NVIDIA、線形マッピングでモデル間のKV cache転送を実現——モデル切り替え時のprefillを最速25分の1に短縮

同一ファミリーの小規模モデルが生成したKV cacheを大規模モデルへマッピングし、長い対話の途中でモデルを切り替える際にプロンプト全体を再処理する必要をなくす新手法。6組のモデルペアのうち、元の精度の73~98%を維持できたのは4組にとどまり、テンソルの互換性が意味的な互換性を保証するわけではないことが示された。

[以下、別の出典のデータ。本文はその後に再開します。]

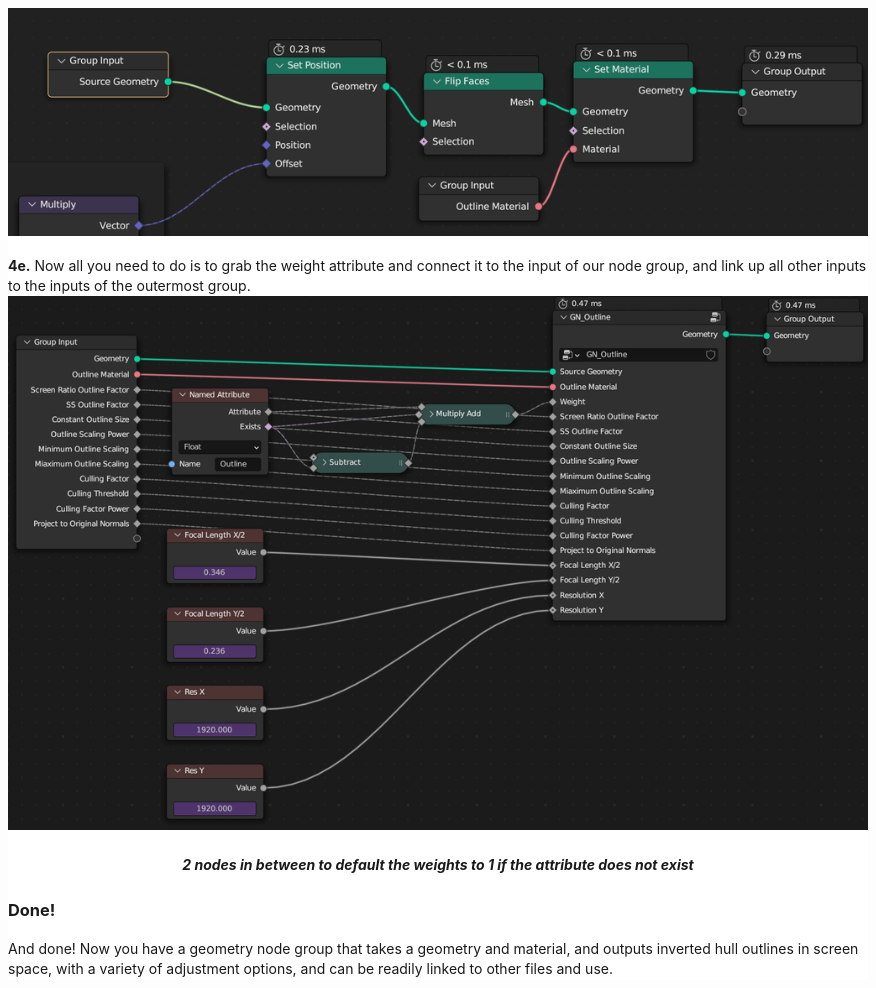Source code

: ![Done!](/assets/geonode_outline/images/4_finish.png)

**4e.** Now all you need to do is to grab the weight attribute and connect it to the input of our node group, and link up all other inputs to the inputs of the outermost group.
![Overview](/assets/geonode_outline/images/4_finish_overview.png)
<center><h5><i> 2 nodes in between to default the weights to 1 if the attribute does not exist </i></h5></center>

### Done!
And done! Now you have a geometry node group that takes a geometry and material, and outputs inverted hull outlines in screen space, with a variety of adjustment options, and can be readily linked to other files and use.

Strubbl · CC BY-SA 4.0 · Image source
zh-Hant

NVIDIAの研究チームは、コストに基づくルーティング、モデルのアップグレード、長い対話における動的なモデル切り替えを想定し、受け側のモデルがprefillを再実行するコストを省くモデル間KV cache転送手法を提案した。既存のprefix cacheは通常、同一モデルでしか再利用できない。この手法では、転送元と転送先のモデルでKV head数と各headの次元が一致する場合、転送先の各layerおよびheadに対して個別のマッピングを構築する。

研究者らはまず、転送先の各layerを最もよく予測できる複数のlayerを転送元モデルから選び、それらのkeyとvalueを連結したうえで、閉形式のridge regressionにより変換行列を求める。マッピングがキャリブレーション時に観測した位置だけに適合するのを防ぐため、keyから先にRoPEによる回転を除去し、位置情報を含まない内容空間で変換を行った後、転送先モデルのRoPEを再適用する。キャリブレーションに使用するのは、FineWeb-Eduから抽出した各1,024 tokenのデータ500件のみで、勾配ベースの学習は不要だ。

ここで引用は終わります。